Ally Lodge reviews ‘Webs’, at the Barron Theatre, St Andrews, 16 March 2012
If you think living in DRA is annoying (a colossal 20 minute walk from town!), then meet Holly, Freddy, Bastian and Claire: four students, two couples, together in one house two miles out of St Andrews.
Numbers aside: this is Webs, the final play of the SAND Festival, written and directed by Alex Mullarky. Trapped in this dirty, remote little house, the audience watches as the intensity of the semester tears away at and breaks down the relationships between the four characters – with some comedy gold along the way.
The four main actors – Kuffasse Boane, Luke Hier, Ben Anderson and Sarah Pollock – were strong and well cast. Being the bedrock of an essentially character-driven play, the success of the performance primarily rode on them and they did not let it down. The strength of these four should not, however, have meant that mediocrity in the other three characters was permissible. Hamish White and Emma Corcoran, playing Bastian’s parents, lacked convincing maturity. Their scene was supposed to be awkward, and it was – but not entirely for the right reasons. However, as soon as Boane, Hier, Anderson and Pollock had the stage to themselves, the action moved far more smoothly. The occasional line may have received some sketchy delivery, but, nitpicking aside, they did a commendable job.

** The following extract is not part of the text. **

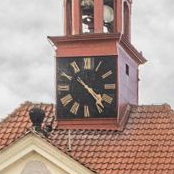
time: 4:22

The set was the most detailed and prop-filled I have seen in a student play for a while, which was refreshing. Unfortunately, a technical glitch on the night meant that the Barron’s sound system managed to drown out the pretty background music with some very loud and sinister-sounding white noise. Apart from that, the staging was well done; a couple of noisier scene changes can be forgiven considering just how extremely dark the black-outs were.
In a student new drama festival, the play itself as well as the production must also hold up to scrutiny. Webs is incredibly down to earth: the main characters and scenarios are pretty familiar to us here in St Andrews. The humour of the play was spot-on, and the comedic timing and delivery from the actors kept it right on-beat throughout. Some inconsistencies cropped up on occasion (who goes on a house tour and then signs a lease without having seen the bathroom?), but in general the play was tightly structured. It certainly held a mirror up to this particular audience: any St Andrews student will see themselves or people they know somewhere in the script/action. Beyond St Andrews, the play would require some tweaking to keep its relevance, but as a student play in the Barron, in St Andrews, the intimacy and personal nature of the play allowed it to be accepted without question.
The subtlety of the title is somewhat damaged by the blatant discussion of dust and cobwebs towards the end. Minor issues aside, the play was wonderfully entertaining, injecting familiar scenarios with humour and vivacity.
My parting piece of praise must, however, go to the wardrobe of Bastian (Ben Anderson). Those t-shirts could (almost) hold a show of their own.